**PROBLEM DESCRIPTION**
The required output is the lines below from the line containing "De Leidse Vereniging" to the line containing "dengan baik tanpa", inclusive, retyped exactly. No other lines belong in it.

━━ INFORMATION PROVIDED

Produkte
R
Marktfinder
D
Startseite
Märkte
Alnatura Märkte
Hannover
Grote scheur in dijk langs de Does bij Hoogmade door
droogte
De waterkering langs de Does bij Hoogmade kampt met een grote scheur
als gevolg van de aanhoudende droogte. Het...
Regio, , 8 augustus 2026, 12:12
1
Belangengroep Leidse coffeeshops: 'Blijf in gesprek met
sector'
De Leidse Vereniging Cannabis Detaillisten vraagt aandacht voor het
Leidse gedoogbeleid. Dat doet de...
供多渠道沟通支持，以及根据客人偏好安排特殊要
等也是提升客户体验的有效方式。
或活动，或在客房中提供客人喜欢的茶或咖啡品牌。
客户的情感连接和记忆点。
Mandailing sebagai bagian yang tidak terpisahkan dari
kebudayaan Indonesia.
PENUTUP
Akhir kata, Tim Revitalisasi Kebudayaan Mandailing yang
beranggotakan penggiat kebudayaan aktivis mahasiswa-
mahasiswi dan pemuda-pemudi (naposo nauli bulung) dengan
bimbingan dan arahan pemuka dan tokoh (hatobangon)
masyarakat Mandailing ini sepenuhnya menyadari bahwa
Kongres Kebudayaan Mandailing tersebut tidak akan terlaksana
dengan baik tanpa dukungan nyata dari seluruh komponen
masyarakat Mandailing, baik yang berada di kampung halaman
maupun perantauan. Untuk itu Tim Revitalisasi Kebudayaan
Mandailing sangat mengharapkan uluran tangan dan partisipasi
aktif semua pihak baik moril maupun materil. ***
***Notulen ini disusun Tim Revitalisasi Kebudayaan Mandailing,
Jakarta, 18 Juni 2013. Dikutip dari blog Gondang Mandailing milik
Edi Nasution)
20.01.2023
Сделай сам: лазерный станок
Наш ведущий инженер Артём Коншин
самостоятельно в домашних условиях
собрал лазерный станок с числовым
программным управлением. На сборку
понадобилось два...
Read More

━━━━

**ANSWER TO THIS TASK**
De Leidse Vereniging Cannabis Detaillisten vraagt aandacht voor het
Leidse gedoogbeleid. Dat doet de...
供多渠道沟通支持，以及根据客人偏好安排特殊要
等也是提升客户体验的有效方式。
或活动，或在客房中提供客人喜欢的茶或咖啡品牌。
客户的情感连接和记忆点。
Mandailing sebagai bagian yang tidak terpisahkan dari
kebudayaan Indonesia.
PENUTUP
Akhir kata, Tim Revitalisasi Kebudayaan Mandailing yang
beranggotakan penggiat kebudayaan aktivis mahasiswa-
mahasiswi dan pemuda-pemudi (naposo nauli bulung) dengan
bimbingan dan arahan pemuka dan tokoh (hatobangon)
masyarakat Mandailing ini sepenuhnya menyadari bahwa
Kongres Kebudayaan Mandailing tersebut tidak akan terlaksana
dengan baik tanpa dukungan nyata dari seluruh komponen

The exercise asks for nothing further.